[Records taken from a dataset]

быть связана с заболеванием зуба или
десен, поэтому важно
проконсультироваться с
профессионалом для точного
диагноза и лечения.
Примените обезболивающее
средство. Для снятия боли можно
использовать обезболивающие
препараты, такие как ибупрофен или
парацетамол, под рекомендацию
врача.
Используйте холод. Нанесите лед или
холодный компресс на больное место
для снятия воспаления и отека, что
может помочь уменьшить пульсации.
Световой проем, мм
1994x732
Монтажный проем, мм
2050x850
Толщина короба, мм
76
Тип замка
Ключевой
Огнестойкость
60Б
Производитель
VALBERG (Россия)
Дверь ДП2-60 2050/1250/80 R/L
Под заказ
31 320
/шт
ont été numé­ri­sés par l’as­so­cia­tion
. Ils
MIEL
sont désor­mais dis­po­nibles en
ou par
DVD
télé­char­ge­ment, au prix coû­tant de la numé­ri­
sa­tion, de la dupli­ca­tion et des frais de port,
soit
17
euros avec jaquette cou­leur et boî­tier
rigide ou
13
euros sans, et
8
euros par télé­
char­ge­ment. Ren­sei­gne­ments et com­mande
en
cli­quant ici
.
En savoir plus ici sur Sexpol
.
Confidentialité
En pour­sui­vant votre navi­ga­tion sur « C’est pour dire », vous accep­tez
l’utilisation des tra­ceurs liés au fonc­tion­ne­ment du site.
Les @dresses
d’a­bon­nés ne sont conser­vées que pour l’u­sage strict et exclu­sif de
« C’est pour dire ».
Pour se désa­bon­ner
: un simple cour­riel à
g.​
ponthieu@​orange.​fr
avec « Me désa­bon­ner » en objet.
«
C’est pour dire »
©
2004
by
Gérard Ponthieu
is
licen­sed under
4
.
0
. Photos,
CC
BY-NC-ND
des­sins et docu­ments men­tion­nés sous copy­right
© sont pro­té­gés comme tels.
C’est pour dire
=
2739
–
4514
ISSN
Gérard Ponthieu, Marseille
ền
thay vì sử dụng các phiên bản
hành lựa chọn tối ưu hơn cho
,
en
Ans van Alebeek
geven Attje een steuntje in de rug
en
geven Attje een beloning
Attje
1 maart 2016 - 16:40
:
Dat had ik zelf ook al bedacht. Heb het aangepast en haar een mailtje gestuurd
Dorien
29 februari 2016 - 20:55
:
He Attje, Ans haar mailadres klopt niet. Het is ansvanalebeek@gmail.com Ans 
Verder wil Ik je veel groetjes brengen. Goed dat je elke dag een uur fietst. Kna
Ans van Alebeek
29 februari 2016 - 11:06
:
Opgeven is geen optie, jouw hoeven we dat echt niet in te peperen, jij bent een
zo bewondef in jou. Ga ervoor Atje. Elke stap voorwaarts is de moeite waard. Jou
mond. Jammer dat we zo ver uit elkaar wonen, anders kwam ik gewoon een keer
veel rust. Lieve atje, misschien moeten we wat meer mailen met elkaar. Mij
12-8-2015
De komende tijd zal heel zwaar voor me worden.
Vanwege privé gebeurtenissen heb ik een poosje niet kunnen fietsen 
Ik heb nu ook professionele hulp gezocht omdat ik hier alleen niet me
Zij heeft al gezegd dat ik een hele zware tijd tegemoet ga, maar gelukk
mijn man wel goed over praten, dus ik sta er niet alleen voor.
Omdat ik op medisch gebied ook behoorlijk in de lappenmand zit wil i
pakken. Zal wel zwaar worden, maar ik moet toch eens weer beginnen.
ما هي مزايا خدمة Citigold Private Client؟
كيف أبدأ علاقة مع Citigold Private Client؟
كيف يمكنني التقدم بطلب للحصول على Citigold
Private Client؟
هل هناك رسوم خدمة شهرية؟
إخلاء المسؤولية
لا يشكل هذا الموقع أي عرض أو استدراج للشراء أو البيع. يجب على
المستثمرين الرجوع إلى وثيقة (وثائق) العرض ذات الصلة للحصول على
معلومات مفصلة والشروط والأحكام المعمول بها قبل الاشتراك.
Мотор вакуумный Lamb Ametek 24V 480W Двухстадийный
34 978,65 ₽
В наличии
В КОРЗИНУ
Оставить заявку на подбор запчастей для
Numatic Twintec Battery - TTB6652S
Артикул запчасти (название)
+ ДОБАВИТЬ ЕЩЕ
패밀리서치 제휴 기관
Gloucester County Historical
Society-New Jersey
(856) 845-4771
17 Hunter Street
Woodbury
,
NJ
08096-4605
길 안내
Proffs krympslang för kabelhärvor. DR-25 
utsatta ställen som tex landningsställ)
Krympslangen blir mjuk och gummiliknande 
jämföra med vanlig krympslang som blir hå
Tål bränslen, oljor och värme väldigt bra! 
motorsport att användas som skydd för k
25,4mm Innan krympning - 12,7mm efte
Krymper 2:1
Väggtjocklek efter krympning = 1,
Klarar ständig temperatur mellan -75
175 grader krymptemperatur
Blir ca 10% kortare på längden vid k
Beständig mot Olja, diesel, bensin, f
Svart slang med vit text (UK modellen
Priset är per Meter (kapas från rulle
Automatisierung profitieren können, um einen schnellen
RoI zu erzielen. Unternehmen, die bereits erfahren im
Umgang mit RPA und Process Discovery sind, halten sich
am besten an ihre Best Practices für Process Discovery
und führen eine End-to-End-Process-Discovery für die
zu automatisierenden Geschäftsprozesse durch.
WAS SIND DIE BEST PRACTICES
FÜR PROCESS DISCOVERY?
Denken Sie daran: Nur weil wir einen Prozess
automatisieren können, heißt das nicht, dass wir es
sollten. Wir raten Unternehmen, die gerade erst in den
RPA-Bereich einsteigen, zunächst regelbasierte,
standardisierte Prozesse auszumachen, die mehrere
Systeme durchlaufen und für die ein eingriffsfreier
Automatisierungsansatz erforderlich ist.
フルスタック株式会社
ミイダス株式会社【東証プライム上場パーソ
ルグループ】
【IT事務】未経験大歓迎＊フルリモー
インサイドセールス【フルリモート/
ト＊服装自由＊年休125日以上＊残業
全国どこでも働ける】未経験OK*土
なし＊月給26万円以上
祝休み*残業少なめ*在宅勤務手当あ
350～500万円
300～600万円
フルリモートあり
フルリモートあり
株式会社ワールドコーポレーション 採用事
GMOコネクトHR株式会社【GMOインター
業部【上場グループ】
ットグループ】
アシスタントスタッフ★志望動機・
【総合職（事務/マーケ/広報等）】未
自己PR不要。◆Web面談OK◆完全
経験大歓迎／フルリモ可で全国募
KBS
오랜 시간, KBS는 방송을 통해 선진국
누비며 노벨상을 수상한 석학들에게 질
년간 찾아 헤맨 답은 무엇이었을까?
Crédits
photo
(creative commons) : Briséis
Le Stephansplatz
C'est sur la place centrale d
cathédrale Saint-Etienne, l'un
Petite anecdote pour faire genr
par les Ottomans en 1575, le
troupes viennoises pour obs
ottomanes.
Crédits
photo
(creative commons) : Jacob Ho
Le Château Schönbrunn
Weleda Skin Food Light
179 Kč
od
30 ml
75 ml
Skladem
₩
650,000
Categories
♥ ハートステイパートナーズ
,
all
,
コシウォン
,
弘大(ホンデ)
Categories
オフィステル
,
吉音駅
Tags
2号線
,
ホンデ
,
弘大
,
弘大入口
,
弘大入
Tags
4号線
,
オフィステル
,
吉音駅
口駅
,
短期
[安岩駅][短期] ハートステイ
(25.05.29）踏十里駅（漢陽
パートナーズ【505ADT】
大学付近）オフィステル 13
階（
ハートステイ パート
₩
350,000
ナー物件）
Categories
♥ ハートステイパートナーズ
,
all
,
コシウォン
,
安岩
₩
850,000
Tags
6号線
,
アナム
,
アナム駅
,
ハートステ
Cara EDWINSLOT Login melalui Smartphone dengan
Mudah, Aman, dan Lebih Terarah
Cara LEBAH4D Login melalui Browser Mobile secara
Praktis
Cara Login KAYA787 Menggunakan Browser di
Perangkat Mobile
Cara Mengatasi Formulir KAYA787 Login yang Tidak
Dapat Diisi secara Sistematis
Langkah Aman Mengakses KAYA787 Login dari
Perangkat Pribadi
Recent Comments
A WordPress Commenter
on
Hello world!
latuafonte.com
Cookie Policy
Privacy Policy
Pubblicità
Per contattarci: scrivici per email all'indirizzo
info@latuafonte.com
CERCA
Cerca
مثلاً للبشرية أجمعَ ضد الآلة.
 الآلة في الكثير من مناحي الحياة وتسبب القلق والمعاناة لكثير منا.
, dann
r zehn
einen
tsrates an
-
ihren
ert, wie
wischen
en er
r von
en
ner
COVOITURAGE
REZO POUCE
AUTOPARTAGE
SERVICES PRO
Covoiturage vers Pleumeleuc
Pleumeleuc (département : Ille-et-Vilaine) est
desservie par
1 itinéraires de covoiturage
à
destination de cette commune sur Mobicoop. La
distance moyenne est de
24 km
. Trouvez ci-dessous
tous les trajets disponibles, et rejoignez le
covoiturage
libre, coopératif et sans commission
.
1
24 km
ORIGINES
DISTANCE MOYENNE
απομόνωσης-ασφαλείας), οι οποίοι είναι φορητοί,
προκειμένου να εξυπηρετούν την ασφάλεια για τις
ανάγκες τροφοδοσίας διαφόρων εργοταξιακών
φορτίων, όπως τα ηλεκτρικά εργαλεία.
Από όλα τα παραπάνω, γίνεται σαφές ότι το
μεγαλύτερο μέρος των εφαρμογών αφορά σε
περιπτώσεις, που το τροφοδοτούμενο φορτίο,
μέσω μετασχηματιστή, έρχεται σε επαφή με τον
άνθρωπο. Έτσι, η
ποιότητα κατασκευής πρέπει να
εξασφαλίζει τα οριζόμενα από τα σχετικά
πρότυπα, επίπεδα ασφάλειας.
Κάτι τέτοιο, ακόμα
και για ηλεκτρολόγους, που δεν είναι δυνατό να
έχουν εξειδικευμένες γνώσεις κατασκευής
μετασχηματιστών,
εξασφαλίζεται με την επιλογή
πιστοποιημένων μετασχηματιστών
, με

### Work request:
Extract every line of the records above that contains the word "worden". Case counts, so match only that exact capitalization.

### Solution to this exercise:
De komende tijd zal heel zwaar voor me worden.
pakken. Zal wel zwaar worden, maar ik moet toch eens weer beginnen.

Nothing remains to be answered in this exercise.